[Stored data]
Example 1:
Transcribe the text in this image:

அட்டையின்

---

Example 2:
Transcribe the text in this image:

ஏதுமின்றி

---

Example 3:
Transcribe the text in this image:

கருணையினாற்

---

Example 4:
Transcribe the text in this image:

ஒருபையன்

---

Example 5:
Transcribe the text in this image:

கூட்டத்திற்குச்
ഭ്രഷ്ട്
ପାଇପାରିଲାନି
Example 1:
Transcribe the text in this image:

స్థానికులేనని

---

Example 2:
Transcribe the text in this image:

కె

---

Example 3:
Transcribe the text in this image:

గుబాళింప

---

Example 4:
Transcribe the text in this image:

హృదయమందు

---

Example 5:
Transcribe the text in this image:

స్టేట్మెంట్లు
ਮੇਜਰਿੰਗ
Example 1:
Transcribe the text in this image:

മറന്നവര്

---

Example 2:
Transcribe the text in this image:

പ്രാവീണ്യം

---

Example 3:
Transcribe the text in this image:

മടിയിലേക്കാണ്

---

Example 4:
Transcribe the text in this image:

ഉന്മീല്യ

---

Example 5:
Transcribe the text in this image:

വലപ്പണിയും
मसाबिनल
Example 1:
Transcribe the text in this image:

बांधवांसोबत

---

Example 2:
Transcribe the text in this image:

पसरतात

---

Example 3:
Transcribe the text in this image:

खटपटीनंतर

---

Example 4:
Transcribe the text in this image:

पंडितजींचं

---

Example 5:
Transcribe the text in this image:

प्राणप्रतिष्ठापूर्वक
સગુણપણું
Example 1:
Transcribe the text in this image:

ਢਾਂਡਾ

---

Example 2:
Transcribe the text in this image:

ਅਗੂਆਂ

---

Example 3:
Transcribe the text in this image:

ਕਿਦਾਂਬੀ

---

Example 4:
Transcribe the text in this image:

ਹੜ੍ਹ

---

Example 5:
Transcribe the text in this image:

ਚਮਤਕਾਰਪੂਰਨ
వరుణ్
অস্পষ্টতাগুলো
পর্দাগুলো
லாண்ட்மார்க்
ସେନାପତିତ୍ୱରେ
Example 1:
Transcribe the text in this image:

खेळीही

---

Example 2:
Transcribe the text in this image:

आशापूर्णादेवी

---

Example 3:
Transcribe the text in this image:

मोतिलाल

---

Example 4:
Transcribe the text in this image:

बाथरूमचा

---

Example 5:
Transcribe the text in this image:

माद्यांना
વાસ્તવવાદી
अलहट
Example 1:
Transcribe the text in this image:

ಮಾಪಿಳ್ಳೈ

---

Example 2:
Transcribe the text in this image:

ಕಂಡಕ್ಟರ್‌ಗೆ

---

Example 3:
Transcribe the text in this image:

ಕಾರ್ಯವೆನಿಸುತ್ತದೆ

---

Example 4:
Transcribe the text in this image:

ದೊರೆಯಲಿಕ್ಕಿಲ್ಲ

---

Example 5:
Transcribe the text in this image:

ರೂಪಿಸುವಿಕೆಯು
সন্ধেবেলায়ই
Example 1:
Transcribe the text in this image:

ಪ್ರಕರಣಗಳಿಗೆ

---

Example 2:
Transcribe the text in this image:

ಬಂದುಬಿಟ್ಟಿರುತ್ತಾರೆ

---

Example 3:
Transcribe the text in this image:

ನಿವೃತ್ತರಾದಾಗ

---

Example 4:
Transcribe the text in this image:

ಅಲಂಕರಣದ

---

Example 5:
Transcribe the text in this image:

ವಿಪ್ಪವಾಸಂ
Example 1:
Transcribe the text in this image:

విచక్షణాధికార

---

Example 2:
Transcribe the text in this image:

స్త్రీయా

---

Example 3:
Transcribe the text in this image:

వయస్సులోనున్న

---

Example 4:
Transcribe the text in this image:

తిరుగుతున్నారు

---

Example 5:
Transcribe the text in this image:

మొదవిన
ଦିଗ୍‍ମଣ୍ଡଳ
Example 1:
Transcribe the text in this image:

Task requirements ▸
In full and word for word, output the entries.

Exercise result ▸
Example 1:
Transcribe the text in this image:

அட்டையின்

---

Example 2:
Transcribe the text in this image:

ஏதுமின்றி

---

Example 3:
Transcribe the text in this image:

கருணையினாற்

---

Example 4:
Transcribe the text in this image:

ஒருபையன்

---

Example 5:
Transcribe the text in this image:

கூட்டத்திற்குச்
ഭ്രഷ്ട്
ପାଇପାରିଲାନି
Example 1:
Transcribe the text in this image:

స్థానికులేనని

---

Example 2:
Transcribe the text in this image:

కె

---

Example 3:
Transcribe the text in this image:

గుబాళింప

---

Example 4:
Transcribe the text in this image:

హృదయమందు

---

Example 5:
Transcribe the text in this image:

స్టేట్మెంట్లు
ਮੇਜਰਿੰਗ
Example 1:
Transcribe the text in this image:

മറന്നവര്

---

Example 2:
Transcribe the text in this image:

പ്രാവീണ്യം

---

Example 3:
Transcribe the text in this image:

മടിയിലേക്കാണ്

---

Example 4:
Transcribe the text in this image:

ഉന്മീല്യ

---

Example 5:
Transcribe the text in this image:

വലപ്പണിയും
मसाबिनल
Example 1:
Transcribe the text in this image:

बांधवांसोबत

---

Example 2:
Transcribe the text in this image:

पसरतात

---

Example 3:
Transcribe the text in this image:

खटपटीनंतर

---

Example 4:
Transcribe the text in this image:

पंडितजींचं

---

Example 5:
Transcribe the text in this image:

प्राणप्रतिष्ठापूर्वक
સગુણપણું
Example 1:
Transcribe the text in this image:

ਢਾਂਡਾ

---

Example 2:
Transcribe the text in this image:

ਅਗੂਆਂ

---

Example 3:
Transcribe the text in this image:

ਕਿਦਾਂਬੀ

---

Example 4:
Transcribe the text in this image:

ਹੜ੍ਹ

---

Example 5:
Transcribe the text in this image:

ਚਮਤਕਾਰਪੂਰਨ
వరుణ్
অস্পষ্টতাগুলো
পর্দাগুলো
லாண்ட்மார்க்
ସେନାପତିତ୍ୱରେ
Example 1:
Transcribe the text in this image:

खेळीही

---

Example 2:
Transcribe the text in this image:

आशापूर्णादेवी

---

Example 3:
Transcribe the text in this image:

मोतिलाल

---

Example 4:
Transcribe the text in this image:

बाथरूमचा

---

Example 5:
Transcribe the text in this image:

माद्यांना
વાસ્તવવાદી
अलहट
Example 1:
Transcribe the text in this image:

ಮಾಪಿಳ್ಳೈ

---

Example 2:
Transcribe the text in this image:

ಕಂಡಕ್ಟರ್‌ಗೆ

---

Example 3:
Transcribe the text in this image:

ಕಾರ್ಯವೆನಿಸುತ್ತದೆ

---

Example 4:
Transcribe the text in this image:

ದೊರೆಯಲಿಕ್ಕಿಲ್ಲ

---

Example 5:
Transcribe the text in this image:

ರೂಪಿಸುವಿಕೆಯು
সন্ধেবেলায়ই
Example 1:
Transcribe the text in this image:

ಪ್ರಕರಣಗಳಿಗೆ

---

Example 2:
Transcribe the text in this image:

ಬಂದುಬಿಟ್ಟಿರುತ್ತಾರೆ

---

Example 3:
Transcribe the text in this image:

ನಿವೃತ್ತರಾದಾಗ

---

Example 4:
Transcribe the text in this image:

ಅಲಂಕರಣದ

---

Example 5:
Transcribe the text in this image:

ವಿಪ್ಪವಾಸಂ
Example 1:
Transcribe the text in this image:

విచక్షణాధికార

---

Example 2:
Transcribe the text in this image:

స్త్రీయా

---

Example 3:
Transcribe the text in this image:

వయస్సులోనున్న

---

Example 4:
Transcribe the text in this image:

తిరుగుతున్నారు

---

Example 5:
Transcribe the text in this image:

మొదవిన
ଦିଗ୍‍ମଣ୍ଡଳ
Example 1:
Transcribe the text in this image:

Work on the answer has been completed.